Artists and writers, accountants, lawyers and paralegals, finance bros, software engineers — there’s a new dire prediction every day about how AI will render us obsolete.

There’s a deep sense of unease I can feel in every corner. I sense it in the people who refuse to engage with AI. In the people who dismiss it as the newest fad. But I also sense it in those (myself included) who are desperately trying to get a handle on it because we figure, if it’s gonna happen either way, better be the person who knows what to do with it.

But here’s the thing.

AI is neutral. It’s just a tool. AI isn’t trying to take our jobs. It’s just doing what it’s trained to do.

Deep down, we know that. And that deep down knowing is where the fear comes from.

Because we have seen, time and again, how humans use technology and innovation to dehumanize one another.

And we know, deep down, that we’ve been complicit.

We’ve all seen the stories about egregious conditions inside Amazon warehouses. But we still have a steady flow of those smiling cardboard boxes hitting our doorsteps. And Amazon sales continue to rise year-over-year.

We saw self-checkouts replacing cashiers. But we still ran to scan food ourselves because it saved us both a little time and the discomfort of having to speak with another person.

We know fast fashion is a deeply extractive industry, with negative impacts on people and the environment. But even so, as I’m writing this article, fashion apps constitute 20% of the top free apps on the iOS app store.

We know that steady and reliable blue collar jobs have been decimated by automation and globalization. But we’re happy with lower prices and “made in china” stickers on every product.

But now, things are different.

Because this time, white collar workers are the most at risk. OpenAI itself, the company behind GPT, recently released a paper titled “GPTs are GPTs: An Early Look at the Labor Market Impact Potential of Large Language Models” which shows the professions with the highest exposure to being replaced by AI:

For the first time, we see ourselves in the firing line. And we know that our fellow humans won’t hesitate to replace us if it means squeezing a little more profit out of every line item. If it means getting our needs met a little more quickly, a little more cheaply, and a little more automatically.

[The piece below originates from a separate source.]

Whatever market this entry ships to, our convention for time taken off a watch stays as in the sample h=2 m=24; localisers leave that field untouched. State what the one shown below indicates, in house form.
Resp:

AI will be a reckoning like no other. Not only because it’s as transformative as the internet or the iPhone. But also because it’s the natural end point of what we’ve allowed to happen since the day the first dial-up modem screeched its way into our lives.

We’ve been happy to reap the benefits for the last several decades, even while we’ve been aware of the great human costs these changes have sowed. But as the old adage goes, you reap what you sow.

So here we are, at a moment where we need to trust that our bosses and their bosses and their bosses’ bosses will value humanity over efficiency, personal connections over profit.

And we already know, deep down, which path they’re going to choose.